More profiles of encore entrepreneurs

(page 2 of 5)

Owner and “Baby” have Birthdays a Day Apart

Cupcake and Things owner Herb DeAguiar outside his shop in Kapolei.

Photo: Lee Ann Bowman

Herb DeAguiar is a big, soft-spoken man whose dream to start his own business came true last year.

DeAguiar and his Kapolei bakery, Cupcake and Things, celebrated birthdays a day apart in early February. He celebrated his 53rd on Feb. 5 and the next day his “baby” turned one. These days he has three employees, but he’s the one who knows how to do it all after a lifetime of working in food production or service for large companies.
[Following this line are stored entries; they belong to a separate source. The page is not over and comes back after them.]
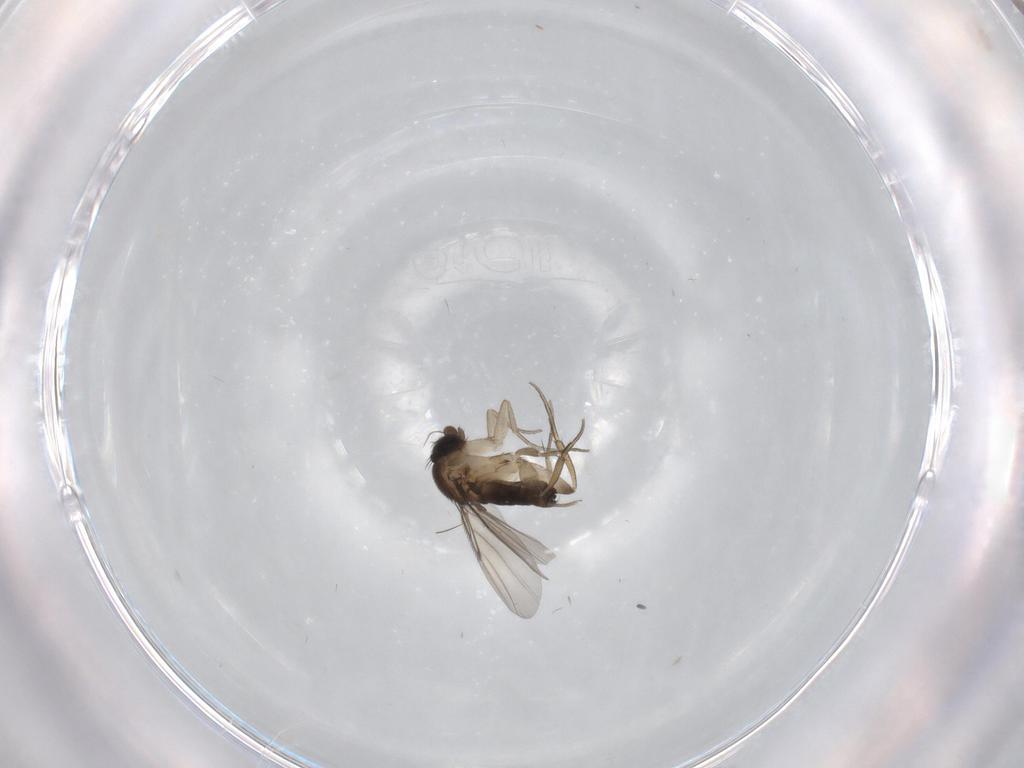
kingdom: Animalia
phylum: Arthropoda
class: Insecta
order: Diptera
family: Phoridae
He helps customers pick out or order cupcakes, parfaits, cakes and pies, runs the cash register or bakes in his own shop.
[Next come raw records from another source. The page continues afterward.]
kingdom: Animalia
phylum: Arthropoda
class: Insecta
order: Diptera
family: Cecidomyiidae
Before opening the bakery, DeAguiar tested his cupcakes at the Kapolei and Waianae Farmers Markets. In fact, it was at those farmers markets that he first answered customers’ questions. Yes, the bakery would have more than just cupcakes. Of course, he could bake birthday cakes. Yes, he could make them sugar free. Gluten free or egg free? No problem. DeAguiar, who is diabetic and has young grandchildren with allergies, knew he could make what customers needed. Turning out quality baked goods is his passion.
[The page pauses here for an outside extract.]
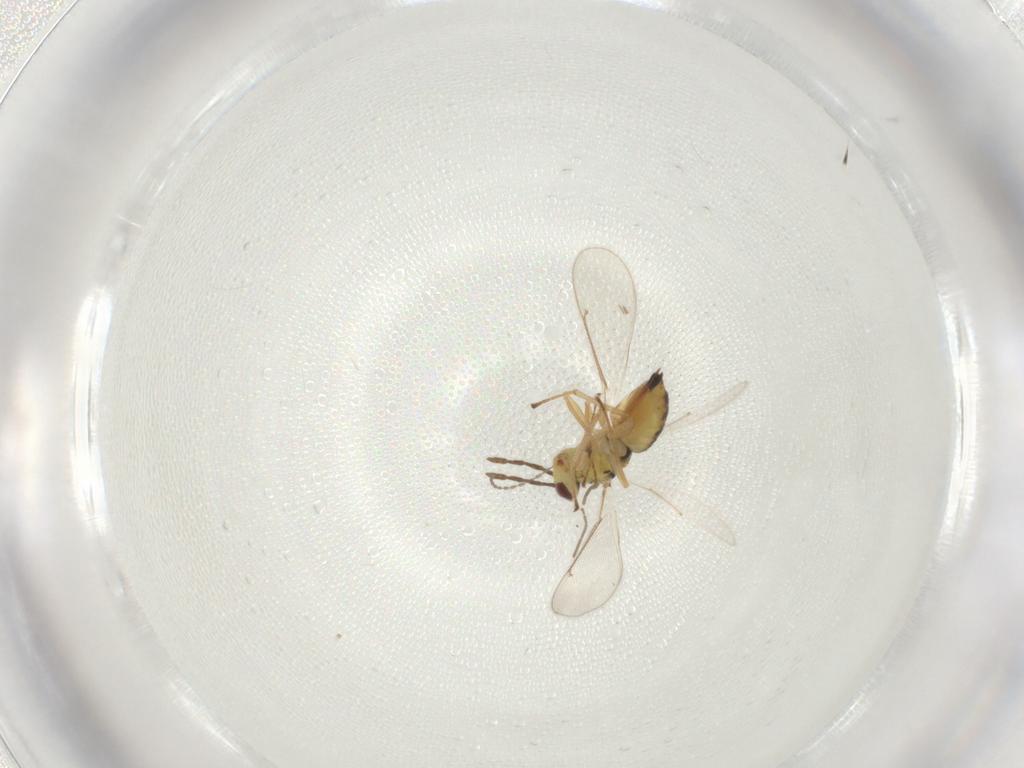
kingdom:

As a child, he and siblings and cousins (his ohana is another only-in-Hawaii mix of Hawaiian, Portuguese, Chinese and Japanese) were recruited to help tend and irrigate corn on his grandparents’ 50-acre Waimanalo farm. The keiki referred to their summer home affectionately as “prison farm for kids.” After corn was harvested they helped out at roadside stands that were set up and taken down each day along Kalanianaole Highway.

De Aguiar spent 26 years working for Safeway as a baker and in other roles, including stops at stores in Santa Rosa and San Jose, Calif. Eventually, he returned home to become field operations manager for Safeway Hawaii. Five years ago, he became bakery manager at Whole Foods Market in Kahala, but left that job with the dream of his own bakery.

That’s when he asked for help from the Small Business Development Center office on Kapiolani Boulevard. SBDC consultant Aaron Brown helped him make a business plan by asking questions like, “Who will you buy your equipment from?” “What location do you have in mind?” and “What sets your bakery apart from others in that area?”

When he discovered there was no independent bakery in Kapolei, he looked for a site. Today, Cupcake and Things is open seven days a week, at least 12 hours a day.

His wife, Joie, is a strong supporter. After she finishes her overnight shift at Safeway Kapolei, “She’ll often bring me breakfast,” and they’ll discuss what married people discuss: The kids (she has three, Herb has two, all grown but, of course with their own dreams and “dramas”). Then, after breakfast, and before she gets a chance to sleep, Joie often heads out to buy perishable supplies for the bakery.

Herb’s family is important to him and his customers are part of that extended family.

“My cupcakes are the kind I’m proud to serve my grandkids. Most of the cupcake shops on this island are geared toward adults. I said to myself: Mine are going to be cupcakes that kids like, and their parents, too!”



Herb DeAguiar’s Pointers

  • Develop a three- to five-year plan that will tell you if your business will survive the first few years. It will also tell you if you have the capital to complete the build out.
  • Know your limits: Don’t leverage your entire savings to open a business, as you will probably not see a return on your investment until you sell your business.
  • Be prepared to work hard: Be prepared to work mostly by yourself, open to close, seven days a week. Labor is the most expensive part of opening a business.